Dataset entries:
*-*-*

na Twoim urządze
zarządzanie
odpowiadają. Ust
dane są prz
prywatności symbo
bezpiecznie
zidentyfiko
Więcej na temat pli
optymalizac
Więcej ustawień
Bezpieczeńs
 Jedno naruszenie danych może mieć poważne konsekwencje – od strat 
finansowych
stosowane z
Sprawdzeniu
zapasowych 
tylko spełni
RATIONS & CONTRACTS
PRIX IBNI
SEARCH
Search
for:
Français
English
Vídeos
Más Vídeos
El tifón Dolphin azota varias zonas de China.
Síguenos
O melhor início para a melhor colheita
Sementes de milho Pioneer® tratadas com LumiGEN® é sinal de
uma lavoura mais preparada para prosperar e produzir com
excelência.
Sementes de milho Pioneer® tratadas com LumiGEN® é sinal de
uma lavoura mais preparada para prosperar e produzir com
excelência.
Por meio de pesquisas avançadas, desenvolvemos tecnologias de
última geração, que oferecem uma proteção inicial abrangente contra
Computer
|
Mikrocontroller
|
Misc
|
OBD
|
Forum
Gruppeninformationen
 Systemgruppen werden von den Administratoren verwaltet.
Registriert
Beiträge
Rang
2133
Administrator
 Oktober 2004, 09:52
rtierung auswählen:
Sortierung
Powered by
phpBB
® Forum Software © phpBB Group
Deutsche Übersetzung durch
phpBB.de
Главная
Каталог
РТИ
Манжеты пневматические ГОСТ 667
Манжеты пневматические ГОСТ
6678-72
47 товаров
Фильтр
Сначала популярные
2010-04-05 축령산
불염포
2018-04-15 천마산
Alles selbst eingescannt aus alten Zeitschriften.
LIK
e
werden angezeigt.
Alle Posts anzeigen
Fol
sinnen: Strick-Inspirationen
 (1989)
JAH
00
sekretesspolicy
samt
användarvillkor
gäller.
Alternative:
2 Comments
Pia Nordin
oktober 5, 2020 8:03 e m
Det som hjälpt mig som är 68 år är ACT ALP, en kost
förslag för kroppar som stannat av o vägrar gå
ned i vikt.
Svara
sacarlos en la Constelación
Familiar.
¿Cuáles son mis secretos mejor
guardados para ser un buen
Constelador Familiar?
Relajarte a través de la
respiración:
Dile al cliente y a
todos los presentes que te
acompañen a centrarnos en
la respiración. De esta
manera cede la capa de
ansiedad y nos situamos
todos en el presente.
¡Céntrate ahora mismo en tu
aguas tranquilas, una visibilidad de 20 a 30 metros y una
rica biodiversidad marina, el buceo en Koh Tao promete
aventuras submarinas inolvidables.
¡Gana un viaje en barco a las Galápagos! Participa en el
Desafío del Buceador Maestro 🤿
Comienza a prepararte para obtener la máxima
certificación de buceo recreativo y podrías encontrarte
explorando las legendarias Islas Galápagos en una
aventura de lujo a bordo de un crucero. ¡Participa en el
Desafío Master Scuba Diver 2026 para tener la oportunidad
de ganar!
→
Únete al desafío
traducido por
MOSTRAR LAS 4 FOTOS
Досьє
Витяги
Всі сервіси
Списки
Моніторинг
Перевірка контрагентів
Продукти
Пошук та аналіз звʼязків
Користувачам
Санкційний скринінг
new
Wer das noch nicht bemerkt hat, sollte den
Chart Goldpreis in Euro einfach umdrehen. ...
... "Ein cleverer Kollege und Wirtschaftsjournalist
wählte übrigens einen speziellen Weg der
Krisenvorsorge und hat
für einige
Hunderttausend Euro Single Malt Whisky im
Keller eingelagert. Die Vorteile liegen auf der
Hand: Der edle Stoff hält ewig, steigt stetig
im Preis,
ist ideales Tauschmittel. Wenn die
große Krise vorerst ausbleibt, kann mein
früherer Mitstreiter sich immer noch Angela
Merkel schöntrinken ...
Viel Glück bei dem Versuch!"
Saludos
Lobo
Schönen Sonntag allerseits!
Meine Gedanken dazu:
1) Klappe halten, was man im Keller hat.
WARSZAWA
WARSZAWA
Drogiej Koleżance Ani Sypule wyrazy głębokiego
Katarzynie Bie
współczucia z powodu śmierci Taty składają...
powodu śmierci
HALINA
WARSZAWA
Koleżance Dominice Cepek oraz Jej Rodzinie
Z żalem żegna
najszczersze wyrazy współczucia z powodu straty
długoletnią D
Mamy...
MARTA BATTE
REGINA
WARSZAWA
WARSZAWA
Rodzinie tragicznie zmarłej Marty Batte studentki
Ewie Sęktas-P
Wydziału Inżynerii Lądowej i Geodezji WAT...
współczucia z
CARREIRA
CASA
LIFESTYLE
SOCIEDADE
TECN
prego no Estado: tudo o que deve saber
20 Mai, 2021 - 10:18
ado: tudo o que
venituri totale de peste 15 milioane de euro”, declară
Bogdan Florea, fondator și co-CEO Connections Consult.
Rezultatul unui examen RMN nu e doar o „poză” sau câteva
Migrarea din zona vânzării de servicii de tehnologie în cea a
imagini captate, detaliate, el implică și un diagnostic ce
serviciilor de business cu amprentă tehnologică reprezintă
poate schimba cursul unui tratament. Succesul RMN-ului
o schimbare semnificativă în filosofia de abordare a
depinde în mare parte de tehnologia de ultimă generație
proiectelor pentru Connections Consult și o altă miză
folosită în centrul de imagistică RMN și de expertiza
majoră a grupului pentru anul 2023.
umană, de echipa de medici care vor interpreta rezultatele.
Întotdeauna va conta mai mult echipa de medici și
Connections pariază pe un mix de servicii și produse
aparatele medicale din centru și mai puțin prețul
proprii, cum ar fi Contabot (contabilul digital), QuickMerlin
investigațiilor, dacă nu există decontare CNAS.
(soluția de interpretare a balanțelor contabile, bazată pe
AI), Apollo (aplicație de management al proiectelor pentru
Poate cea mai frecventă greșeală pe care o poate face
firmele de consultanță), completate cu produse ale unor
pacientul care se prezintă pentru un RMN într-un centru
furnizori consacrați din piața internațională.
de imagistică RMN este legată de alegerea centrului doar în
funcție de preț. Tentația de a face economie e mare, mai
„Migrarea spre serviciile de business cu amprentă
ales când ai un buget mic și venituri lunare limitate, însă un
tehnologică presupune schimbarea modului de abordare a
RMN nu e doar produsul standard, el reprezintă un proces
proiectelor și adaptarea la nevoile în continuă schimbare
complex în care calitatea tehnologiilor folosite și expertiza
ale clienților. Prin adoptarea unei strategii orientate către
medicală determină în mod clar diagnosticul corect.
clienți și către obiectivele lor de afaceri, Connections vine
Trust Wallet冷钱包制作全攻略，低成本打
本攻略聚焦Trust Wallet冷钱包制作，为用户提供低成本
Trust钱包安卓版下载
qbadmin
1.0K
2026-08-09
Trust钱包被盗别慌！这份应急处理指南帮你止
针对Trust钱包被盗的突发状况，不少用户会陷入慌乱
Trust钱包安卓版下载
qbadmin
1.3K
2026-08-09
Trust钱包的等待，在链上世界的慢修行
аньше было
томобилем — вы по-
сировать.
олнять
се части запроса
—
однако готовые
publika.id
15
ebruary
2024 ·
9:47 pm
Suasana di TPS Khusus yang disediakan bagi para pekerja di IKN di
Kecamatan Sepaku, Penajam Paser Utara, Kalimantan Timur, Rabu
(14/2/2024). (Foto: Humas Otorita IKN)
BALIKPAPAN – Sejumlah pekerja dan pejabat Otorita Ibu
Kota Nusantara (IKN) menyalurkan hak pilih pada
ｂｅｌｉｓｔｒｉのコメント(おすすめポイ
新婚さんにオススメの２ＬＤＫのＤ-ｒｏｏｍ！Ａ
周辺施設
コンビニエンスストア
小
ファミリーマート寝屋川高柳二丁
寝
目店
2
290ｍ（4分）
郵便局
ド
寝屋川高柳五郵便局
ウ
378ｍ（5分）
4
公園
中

*-*-*

### [Job item]
Count up the lines above in which the word "współczucia" appears, and give nothing but that count.

### [Response area]
3